(EXTRACT TO READ Opens)

What are Matter Waves?

Matter waves were first proposed by Louis de Broglie in 1924. He suggested that particles like electrons can behave like waves. This idea challenged the traditional view of particles and had a profound impact on quantum mechanics. In this article, we will explore the properties of matter waves and how they differ from light waves. We will also look at experimental evidence and practical applications that have transformed our understanding of the quantum world.

Table of Contents

Matter waves , also known as de Broglie waves , are defined scientifically as the wave-like behavior exhibited by particles at the quantum scale. According to de Broglie’s hypothesis, any moving particle or object has an associated wave whose wavelength is inversely proportional to the momentum of the particle. This relationship is expressed by the equation:

\[\lambda = \frac{h}{p} \]

where \( \lambda \) is the wavelength, \( h \) is the Planck constant, and \( p \) is the momentum of the particle. Matter waves form a core component of quantum mechanics, illustrating the dual particle-wave nature of elementary particles, a fundamental principle that underscores the behavior of all matter at microscopic scales.

Examples of Matter Waves in Action

Matter waves play a crucial role in both scientific research and technological applications. They help demonstrate key concepts in quantum mechanics. Here are some key examples:

  • Electron Diffraction : When electrons pass through a thin metal or crystal, they behave like waves. This wave-like behavior creates an interference pattern, similar to light in optical experiments. Electron diffraction is direct evidence of particles’ wave nature. It’s used in electron microscopes for detailed images of atomic structures.
  • Neutron Scattering : Neutrons are neutral particles that can explore the structure of materials. Their wave properties allow them to reveal detailed internal atomic arrangements. Neutron scattering is essential in materials science, biology, and chemistry.
  • Atomic Interferometry : Atoms are cooled to near absolute zero to form matter waves. These waves are manipulated with lasers and magnets, creating interference patterns. These patterns can measure forces like gravity with high precision. This technique is vital for precision measurements and navigation technologies.
  • Bose-Einstein Condensates (BEC) : In BECs, cooled atoms form a single quantum entity or matter wave. This unique state lets scientists study quantum phenomena on a large scale, like superfluidity and quantum vortices.

These examples show how matter waves are fundamental in advancing our understanding of the quantum world across different scientific and technological fields.

Who Discovered the Matter Wave?

(EXTRACT TO READ Closes)
(GIVEN ENTRIES Opens)

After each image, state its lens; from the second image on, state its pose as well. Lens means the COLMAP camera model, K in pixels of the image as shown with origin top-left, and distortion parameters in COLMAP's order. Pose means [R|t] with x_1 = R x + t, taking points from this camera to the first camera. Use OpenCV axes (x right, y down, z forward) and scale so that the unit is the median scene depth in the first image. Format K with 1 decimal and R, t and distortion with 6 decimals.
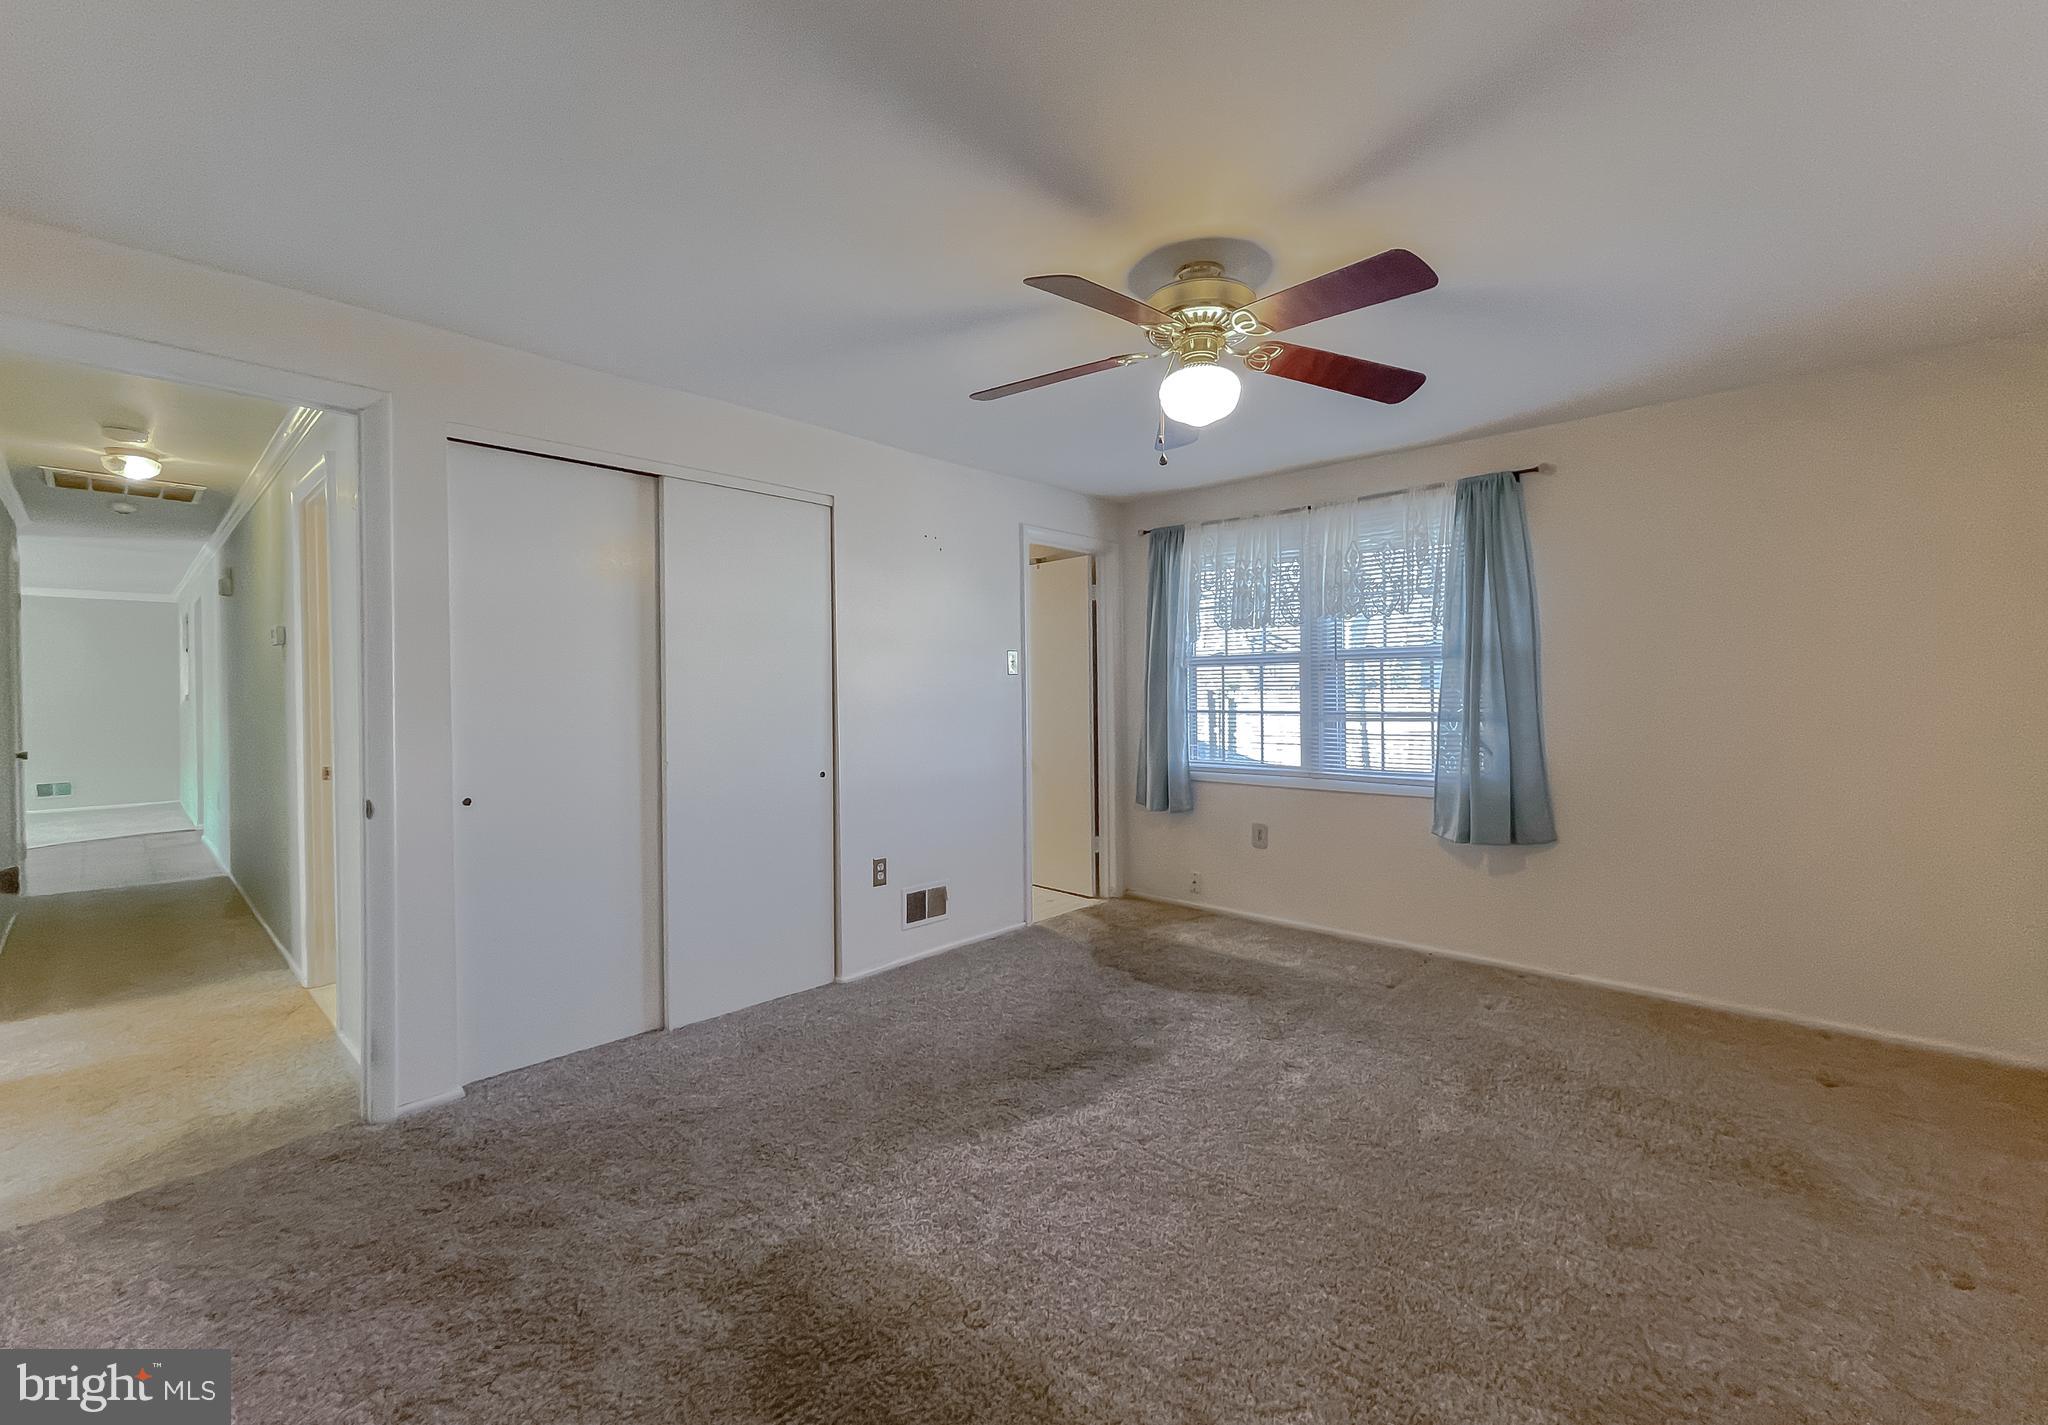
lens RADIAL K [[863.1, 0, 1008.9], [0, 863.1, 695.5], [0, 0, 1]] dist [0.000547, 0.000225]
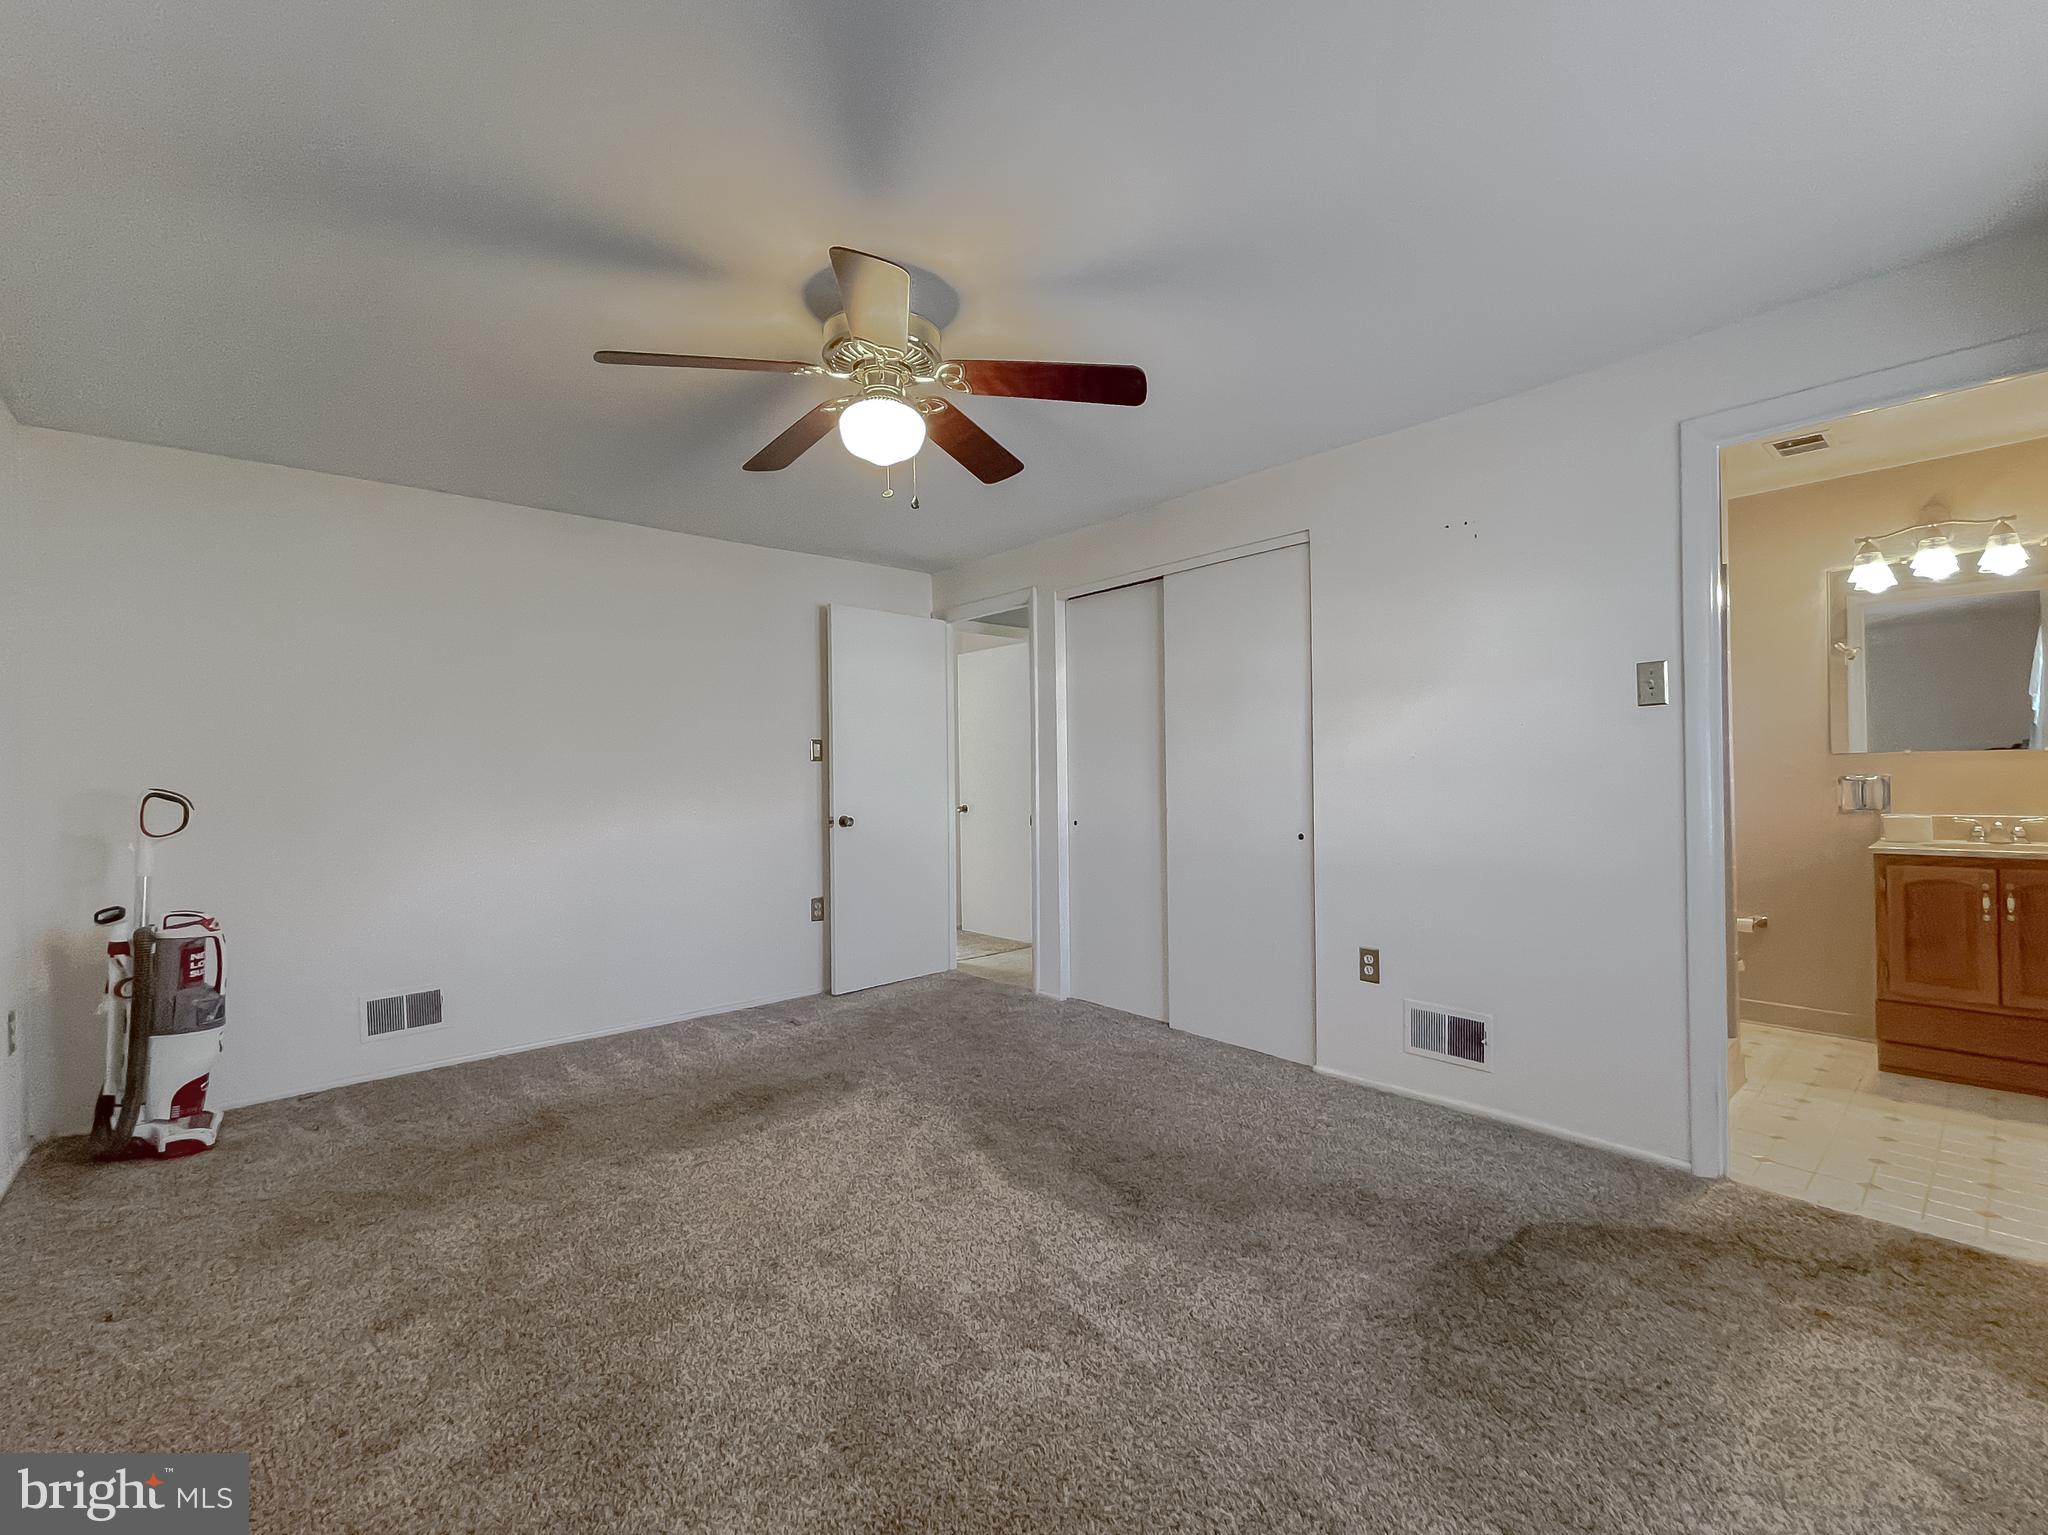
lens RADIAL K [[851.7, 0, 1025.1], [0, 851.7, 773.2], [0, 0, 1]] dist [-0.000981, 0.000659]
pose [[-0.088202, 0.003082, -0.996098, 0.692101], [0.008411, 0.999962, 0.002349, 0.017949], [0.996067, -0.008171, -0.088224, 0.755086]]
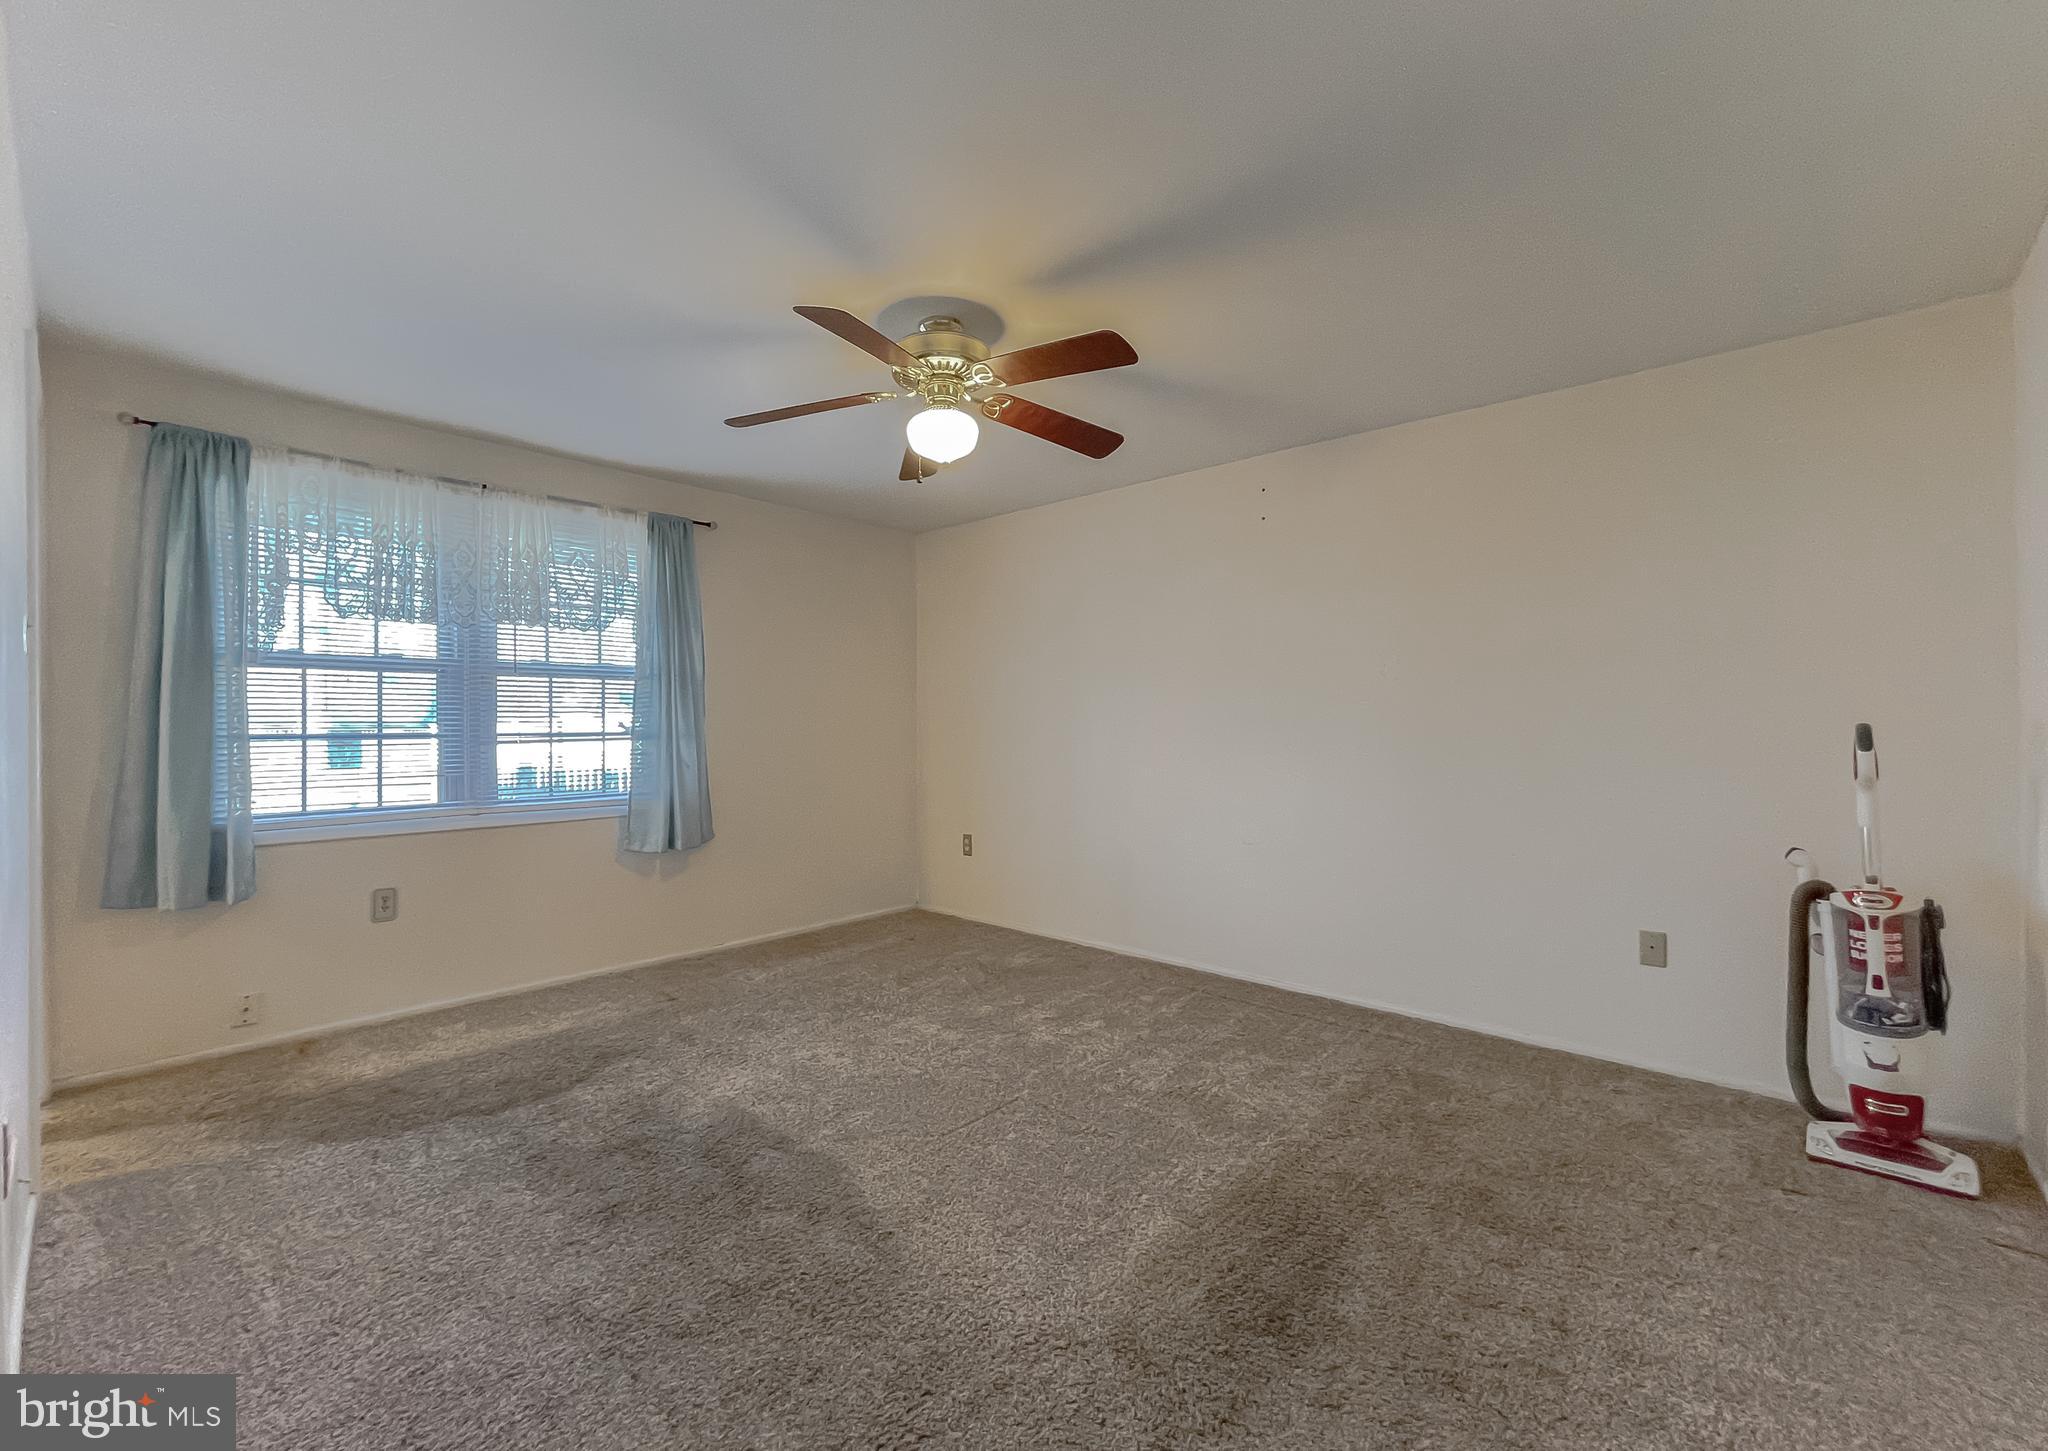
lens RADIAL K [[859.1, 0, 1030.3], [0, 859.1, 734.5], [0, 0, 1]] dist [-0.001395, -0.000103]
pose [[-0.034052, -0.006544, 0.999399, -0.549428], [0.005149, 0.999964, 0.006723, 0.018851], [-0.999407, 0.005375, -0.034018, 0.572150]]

(GIVEN ENTRIES Closes)

- PROBLEM
Can you reproduce the matter waves text word for word, from "These examples show" up to and including "the Matter Wave?"? The material has nothing to do with the matter waves text.

- RESULT
These examples show how matter waves are fundamental in advancing our understanding of the quantum world across different scientific and technological fields.

Who Discovered the Matter Wave?